Malzemeyi İnceleyin ▸
1. Aşağıdaki kayıtların tamamını satır satır aynen yinele, resimleri yanıtına alma.
2. Aşağıdaki ev yemekleri blog yazısını kaldığı yerden sürdür.

Kaynak Metin ▸
※
28 Temmuz 2012 Cumartesi

MİDYE - MEZGİT - İSTAVRİT

  
           Bu muhteşem balıklar tamamen babamın , kardeşimin ve annemin emeği ile sofraya geldiler. Balıkları tutma işi babam ve kardeşimden , kızartma işi annecimden yemeside eşimle benden :)) Balık tutmanın bizim ailede çok sevildiğinden daha önce bahsetmiştim zaten, tutması kadar yemesinide çok severiz. Babamla kardeşimde benim kızartma balığı özlemiş olacağımı düşünerek balığa çıkıp harika mezgitler ve istavritler tutmuşlar. Bir de midye meselesi var. Midye tavayıda çok severim ben ama faydalı birşey olmadığı için yılda bir kere yemeye özen gösteriyorum. Bu bir seferde de babam elleriyle hazırlıyor midyeyi. Fotoğraflarda gördüğünüz midyelerde babam tarafından özenle denizden çıkarıldıktan sonra ellerinin parçalanması uğruna iyice temizlenmiş ve sofraya getirilmiş bulunuyor. Babacım midyeleri denizden çıkarmakla kalmayıp hepsini soslatıp şişlere dizdi. Annemde en önemli ve zor aşamalardan biri olan kızartma kısmı ile ilgilendi tabi.  Yediklerimizin hepsi o çok lezzetliydi. Hepinizin ellerine sağlık canım ailem :))

                          Afiyetle yenmeye hazır balıklarım tabağımda :))


                                        Bunlarda mis gibi kızarmış midyeler :))

AFİYET OLSUN :))


25 Temmuz 2012 Çarşamba

GÜVEÇTE SUCUK

 

      Pazar günleri , her evde olduğu gibi bizim evde de önemli ve özel. Hafta içi çalışıyoruz , cumartesi günleride genelde ailelerimizi ziyaret ettiğimiz için pazar günleri eşimle bana kalıyor. Bu durumda pazar kahvaltısı özel olsun istiyorum. Bu haftada yeni aldığım güveçlerimde sucuk yaptım. Bu tarifi bir önceki hafta annemlerde kahvaltıda yemiştik ve çok beğenmiştik bu hafta da ben deniyim dedim. Kahvaltıya gelen misafirlerinize rahatlıkla ikram edebileceğiniz çok kolay ve gösterişli bir seçenek.

Biber , domates ve sucuğu küçük küçük doğrayıp , yağlayıp ısıttığımız güveçlerimize yerleştirip fırına veriyoruz. İşte bu kadar :))




AFİYET OLSUN :))
※
Veriler ▸
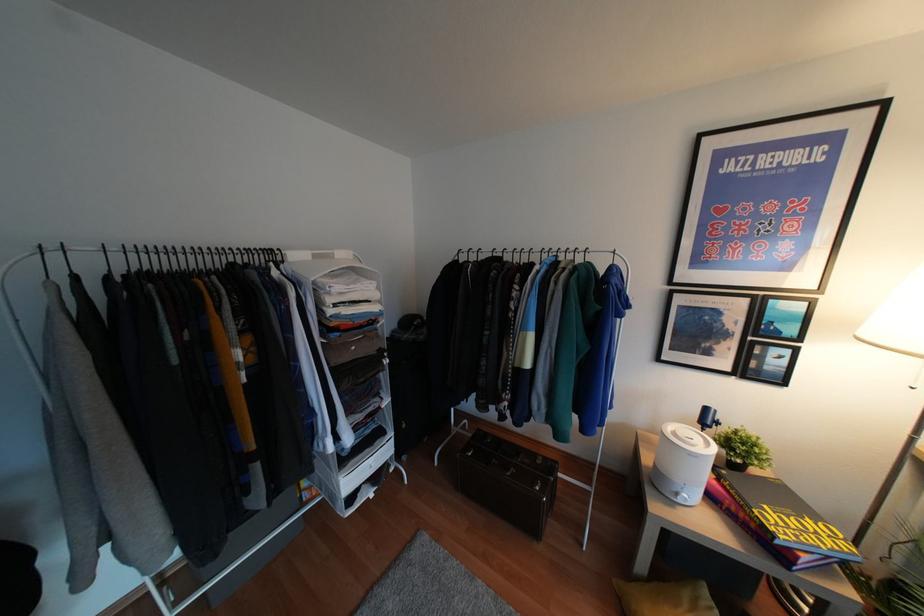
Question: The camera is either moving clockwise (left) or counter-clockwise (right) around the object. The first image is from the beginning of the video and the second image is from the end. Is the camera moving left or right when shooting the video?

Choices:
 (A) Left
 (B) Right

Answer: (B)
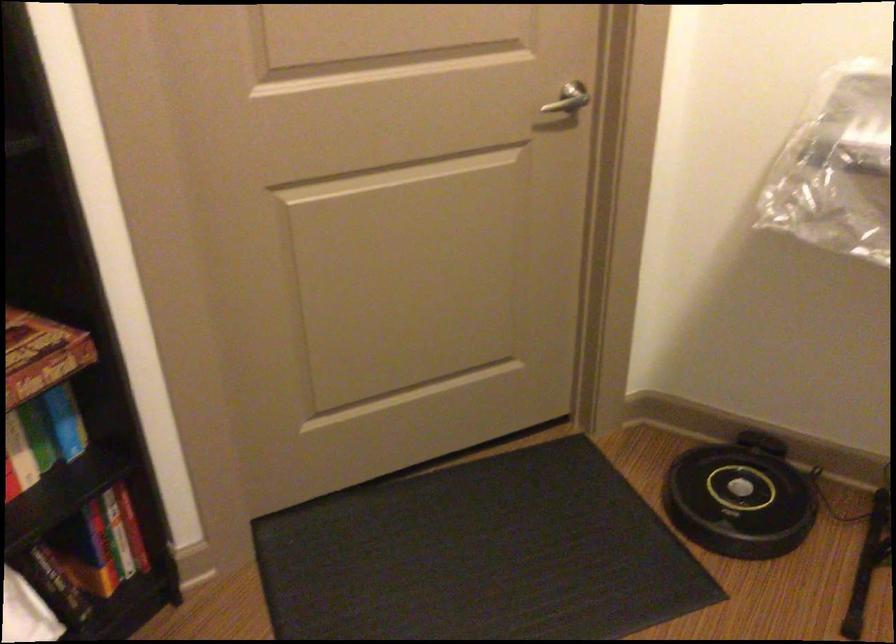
※
Verilen Yanıtlar ▸
1.
Question: The camera is either moving clockwise (left) or counter-clockwise (right) around the object. The first image is from the beginning of the video and the second image is from the end. Is the camera moving left or right when shooting the video?

Choices:
 (A) Left
 (B) Right

Answer: (B)

2.
19 Temmuz 2012 Perşembe

KASTAMONU VE MEŞHUR KUYU KEBABI

      Eşimin teyzesi ve dayısı Kastamonu da yaşıyor. Bizde  Mayıs ayında onları ziyarete TAŞKÖPRÜ' ye gittik. Kısa bir geziydi cumartesi sabah yola çıkıp 10:00 - 10:30 gibi orda olduk , pazar günüde öğlen döndük. Zamanımız kısıtlıydı anlayacağınız , hem bu sebepten hem de havanın yağmurlu olmasından çok fazla gezme fırsatımız olmadı. Kısa bir Taşköprü turu atıp Taşköprüye hakim bir tepeye kurulmuş çay bahçesinde oturduk.

 Akşam eşimin küçük teyzesinde kaldık, bizi çok güzel ağırladılar. Herşey için burdan tekrar teşekkür ediyorum. (Biraz gecikmeli olsada ). Güzel 1 haftasonu geçirdik , hiç pişman olmadım o kadar yolu 1 gün için gittiğime. İnşalalh yine fırsatımız olur böyle bir gezi daha yaparız.

     Eşimin teyzesi bize bu güzel bisküvi pastasını yaptı. Hem lezzeti hem de görüntüsü gerçekten güzel.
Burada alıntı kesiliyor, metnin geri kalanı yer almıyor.